Maybe they collect info and later send targetted ads.  That would be very clever.  They got all the info.


----------



## Superburban

higgite said:


> Strange that none of the nineteen $48.59 VFD buyers have bothered to post feedback, but the 100 pieces of crystal beads for $0.16 buyer did.
> But, what the hey, what could possibly go wrong?
> 
> Tom





MrWhoopee said:


> The first order was 6/13, hasn't received it yet.
> 
> Has anyone received a shipment notification yet?


That seems to be the MO of these folks. Open the account, sell small things for a year or so, then sudenly offer many items cheap, so the sales go viral. They are all based in China, so the delay offers them more time to take the money and run. I bet E-bay/ PayPal is loosing money, but since it is a small percentage of their total intake, they eat it. I would think Ebay/PayPal would have a way to detect those patterns, and alert them to watch.


----------



## nnam

Superburban said:


> That seems to be the MO of these folks. Open the account, sell small things for a year or so, then sudenly offer many items cheap, so the sales go viral. They are all based in China, so the delay offers them more time to take the money and run. I bet E-bay/ PayPal is loosing money, but since it is a small percentage of their total intake, they eat it. I would think Ebay/PayPal would have a way to detect those patterns, and alert them to watch.

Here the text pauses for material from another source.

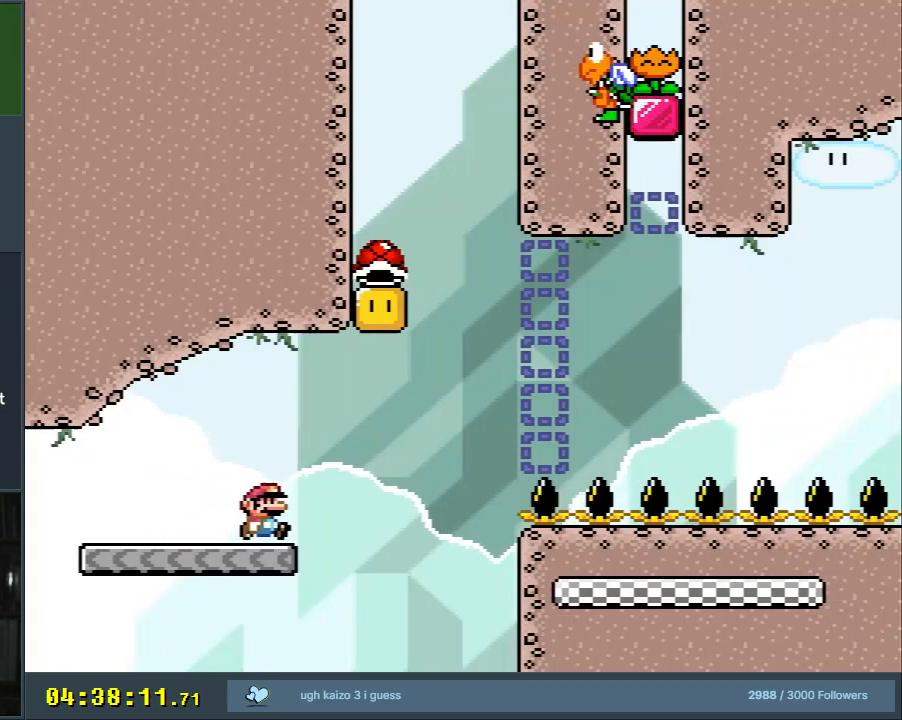
{"buttons": ["B", "Y", "DPAD_RIGHT"], "events": [[50, "B", "down"], [167, "DPAD_RIGHT", "up"], [267, "DPAD_LEFT", "down"], [383, "DPAD_LEFT", "up"], [400, "DPAD_RIGHT", "down"]]}
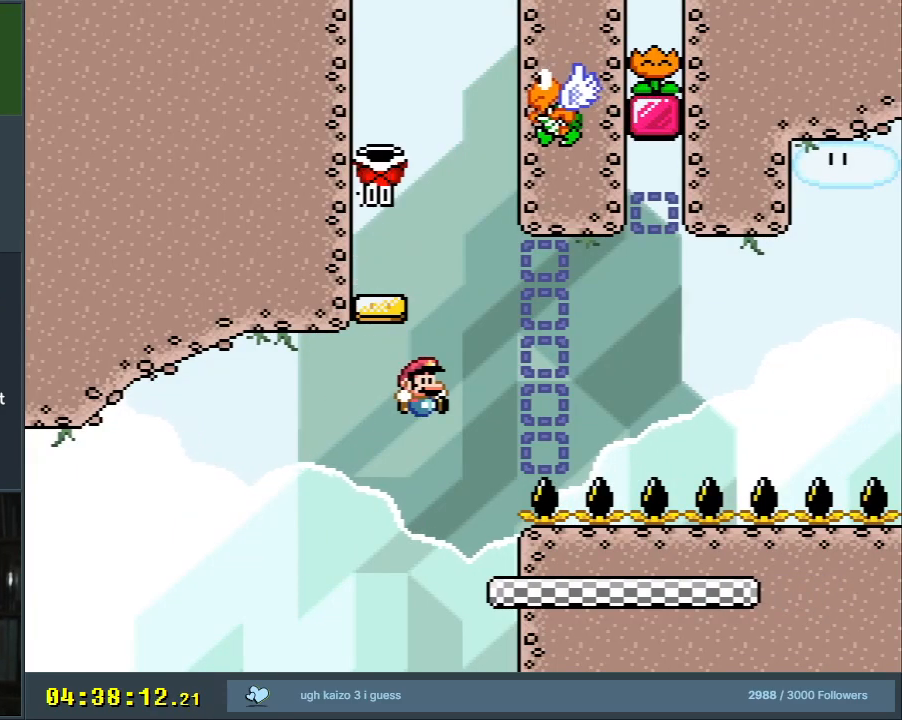
{"buttons": ["B", "Y", "DPAD_RIGHT"], "events": [[83, "DPAD_RIGHT", "up"], [100, "B", "up"], [167, "DPAD_LEFT", "down"], [333, "B", "down"], [467, "DPAD_LEFT", "up"], [483, "DPAD_UP", "down"], [500, "DPAD_RIGHT", "down"], [500, "DPAD_UP", "up"]]}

I think you're right.  They sell things for a few cents.  Some of the buyers have very heavy volume feedback, buying several single purchase few cents items. So maybe that's a same seller.  They may find a loop hole in eBay or Paypal system that "learn" and give credit to sellers who has good track record.  Maybe with that, the payment to them go out a bit early and they run.  I think they ship to some cheap item to an address in the US and use that tracking.  Once the tracking shows delivery, they get the money.  I am just guessing.

I bought a battery few weeks ago, it happened like that.  They sent something to some place in the US.  The seller is now gone.  I got my money back though.


----------



## Superburban

Interestingly, I had another cheap item, that had tracking, and was moving through the system, then when Ebay shut them down, the tracking stopped there. Leads me to wonder if some of these sellers have a way to manipulate the china post tracking site.


----------



## FOMOGO

Time will tell. Not much to loose being covered by e-bay, and my last fortune cookie told me I would fall into a great deal. Cheers, Mike


----------



## ptsmith

Bob Korves said:


> I have better things to do than wasting my time trying to beat a scammer at his own game...



Well put! I couldn't agree more.

Look at the seller's completed items. Over 200 of them. The oldest being 4 days ago. No current items listed. Look at his feedback. Oh wait, you can't because he has it hidden. Look how many he's received in the last month. Three. He sells over 200 items in 4 days and only has 3 feedback in the past month.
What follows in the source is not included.